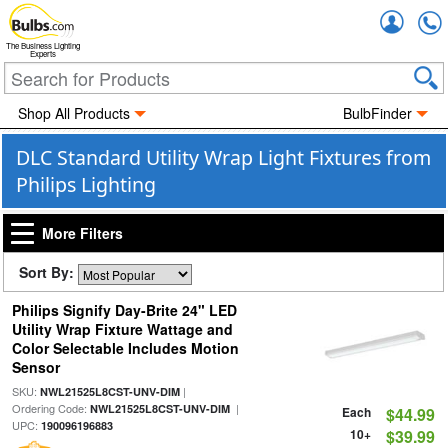
Accou
The Business Lighting
Experts
Shop All Products
BulbFinder
DLC Standard Utility Wrap Light Fixtures from
Philips Lighting
More Filters
Sort By:
Philips Signify Day-Brite 24" LED
Utility Wrap Fixture Wattage and
Color Selectable Includes Motion
Sensor
SKU:
|
NWL21525L8CST-UNV-DIM
Ordering Code:
|
NWL21525L8CST-UNV-DIM
Each
$44.99
UPC:
190096196883
10+
$39.99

---*---

→ Requirement
Could the entries be output exactly as written, but without their images?

→ Response to the exercise
Accou
The Business Lighting
Experts
Shop All Products
BulbFinder
DLC Standard Utility Wrap Light Fixtures from
Philips Lighting
More Filters
Sort By:
Philips Signify Day-Brite 24" LED
Utility Wrap Fixture Wattage and
Color Selectable Includes Motion
Sensor
SKU:
|
NWL21525L8CST-UNV-DIM
Ordering Code:
|
NWL21525L8CST-UNV-DIM
Each
$44.99
UPC:
190096196883
10+
$39.99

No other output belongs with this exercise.